Spherical Linear Interpolation and Text-Anchoring for Zero-shot Composed Image Retrieval
Young Kyun Jang, Dat Huynh, Ashish Shah, Wen-Kai Chen, Ser-Nam Lim
TL;DR
The paper tackles the scalability of Composed Image Retrieval (CIR) by proposing a zero-shot framework that directly interpolates image and text embeddings using Spherical Linear Interpolation (Slerp), avoiding projection-based pseudo-words. It introduces Text-Anchored-Tuning (TAT), which freezes the text encoder and fine-tunes the image encoder with low-parameter LoRA to align image embeddings with fixed text embeddings, thereby reducing the modality gap. Together, Slerp and TAT yield state-of-the-art zero-shot CIR performance across CIRR, CIRCO, and FashionIQ benchmarks, while requiring minimal training data and resources (single epoch, <0.5% trainable parameters). Moreover, TAT-trained models provide strong initial checkpoints for supervised CIR, indicating broad practical impact for both zero-shot and supervised regimes in diverse domains.
Abstract
Composed Image Retrieval (CIR) is a complex task that retrieves images using a query, which is configured with an image and a caption that describes desired modifications to that image.

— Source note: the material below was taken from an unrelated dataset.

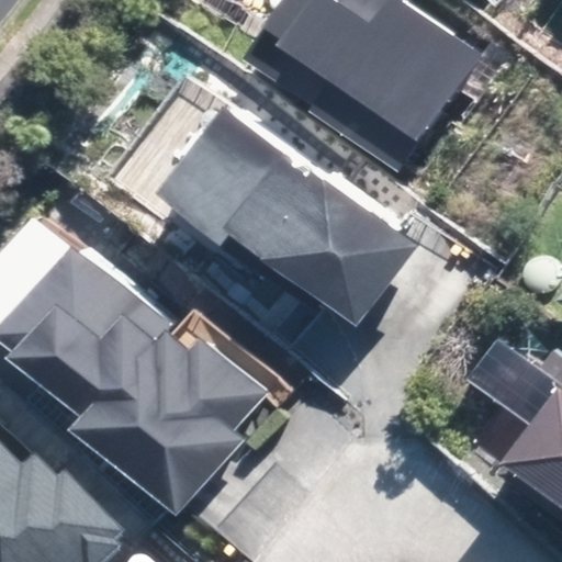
[(485,62),(404,0),(308,0),(269,53),(411,159),(485,62)]
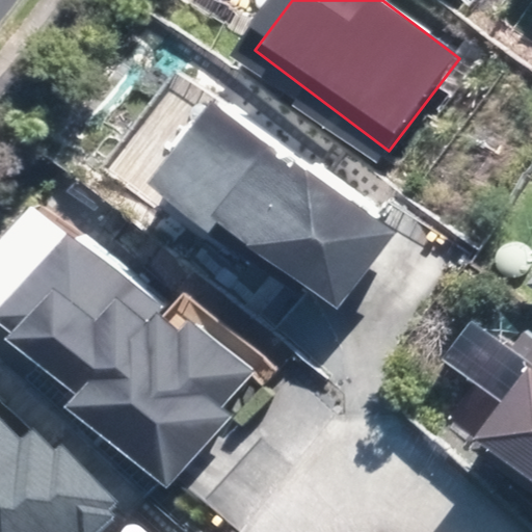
[(401,224),(239,97),(170,182),(304,289),(321,268),(348,290),(401,224)]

Supervised CIR approaches have shown strong performance, but their reliance on expensive manually-annotated datasets restricts their scalability and broader applicability. To address these issues, previous studies have proposed pseudo-word token-based Zero-Shot CIR (ZS-CIR) methods, which utilize a projection module to map images to word tokens. However, we conjecture that this approach has a downside: the projection module distorts the original image representation and confines the resulting composed embeddings to the text-side. In order to resolve this, we introduce a novel ZS-CIR method that uses Spherical Linear Interpolation (Slerp) to directly merge image and text representations by identifying an intermediate embedding of both. Furthermore, we introduce Text-Anchored-Tuning (TAT), a method that fine-tunes the image encoder while keeping the text encoder fixed. TAT closes the modality gap between images and text, making the Slerp process much more effective. Notably, the TAT method is not only efficient in terms of the scale of the training dataset and training time, but it also serves as an excellent initial checkpoint for training supervised CIR models, thereby highlighting its wider potential. The integration of the Slerp-based ZS-CIR with a TAT-tuned model enables our approach to deliver state-of-the-art retrieval performance across CIR benchmarks.